▸ PASSAGE:
*-*-*
Notice I’m not saying: Never eat out. Never travel. Never buy a home. What I am saying is be smart about where you put the money you have, so you get the most value on things you already do. I’m not a big fan of self-denial, but I am a big fan of self-discipline – making the most informed choices that set you up for long-term growth and happiness.
When you gain skill at reducing your expenses and liberating your income, it becomes yours to work with. One of the best benefits of having low expenses is the freedom to take calculated risks.
Your threshold for attaining wealth (when you’re producing enough passive income to cover your living expenses) is also a lot closer.
It’s relatively simple to generate a thousand dollars per month in passive income, but much more difficult to generate ten thousand dollars per month. Think of those pro-blogger types that always talk about living like a king on only the revenue from their websites (you know who you are).
They can do that because their expenses are super low to start with. They can live in Thailand or somewhere for only a few bucks a day, and invest the rest of their earnings into other income-producing areas or luxury goods.
*-*-*
▸ THE DATA:
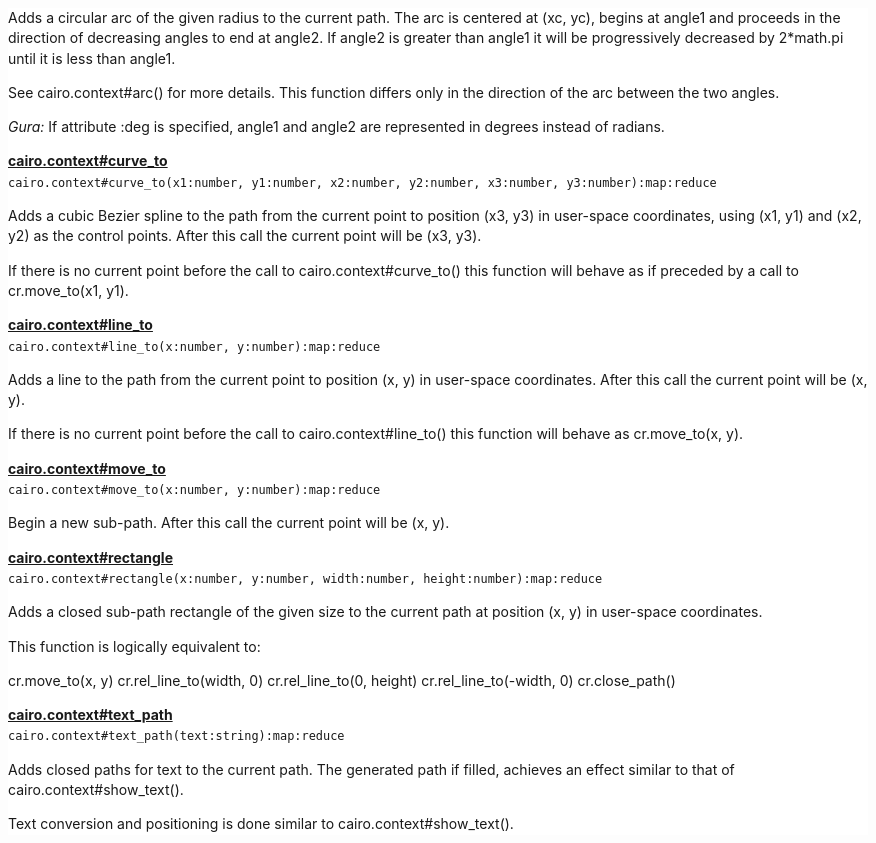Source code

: Adds a circular arc of the given radius to the current path. The arc is centered at (xc, yc), begins at angle1 and proceeds in the direction of decreasing angles to end at angle2. If angle2 is greater than angle1 it will be progressively decreased by 2*math.pi until it is less than angle1.
</p>
<p>
See cairo.context#arc() for more details. This function differs only in the direction of the arc between the two angles.
</p>
<p>
<em>Gura:</em> If attribute :deg is specified, angle1 and angle2 are represented in degrees instead of radians.
</p>
<p>
<div><strong style="text-decoration:underline">cairo.context#curve_to</strong></div>
<div style="margin-bottom:1em"><code>cairo.context#curve_to(x1:number, y1:number, x2:number, y2:number, x3:number, y3:number):map:reduce</code></div>
Adds a cubic Bezier spline to the path from the current point to position (x3, y3) in user-space coordinates, using (x1, y1) and (x2, y2) as the control points. After this call the current point will be (x3, y3).
</p>
<p>
If there is no current point before the call to cairo.context#curve_to() this function will behave as if preceded by a call to cr.move_to(x1, y1).
</p>
<p>
<div><strong style="text-decoration:underline">cairo.context#line_to</strong></div>
<div style="margin-bottom:1em"><code>cairo.context#line_to(x:number, y:number):map:reduce</code></div>
Adds a line to the path from the current point to position (x, y) in user-space coordinates. After this call the current point will be (x, y).
</p>
<p>
If there is no current point before the call to cairo.context#line_to() this function will behave as cr.move_to(x, y).
</p>
<p>
<div><strong style="text-decoration:underline">cairo.context#move_to</strong></div>
<div style="margin-bottom:1em"><code>cairo.context#move_to(x:number, y:number):map:reduce</code></div>
Begin a new sub-path. After this call the current point will be (x, y).
</p>
<p>
<div><strong style="text-decoration:underline">cairo.context#rectangle</strong></div>
<div style="margin-bottom:1em"><code>cairo.context#rectangle(x:number, y:number, width:number, height:number):map:reduce</code></div>
Adds a closed sub-path rectangle of the given size to the current path at position (x, y) in user-space coordinates.
</p>
<p>
This function is logically equivalent to:
</p>
<p>
cr.move_to(x, y) cr.rel_line_to(width, 0) cr.rel_line_to(0, height) cr.rel_line_to(-width, 0) cr.close_path()
</p>
<p>
<div><strong style="text-decoration:underline">cairo.context#text_path</strong></div>
<div style="margin-bottom:1em"><code>cairo.context#text_path(text:string):map:reduce</code></div>
Adds closed paths for text to the current path. The generated path if filled, achieves an effect similar to that of cairo.context#show_text().
</p>
<p>
Text conversion and positioning is done similar to cairo.context#show_text().
</p>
*-*-*
▸ TASKS:
[a] In the passage on cutting expenses, what does the author name as one of the best benefits of having low expenses?
[b] List the three things the author of the passage on cutting expenses says they are not telling readers to do.

▸ SOLUTIONS:
[a] The freedom to take calculated risks.

[b] Never eat out, never travel, never buy a home.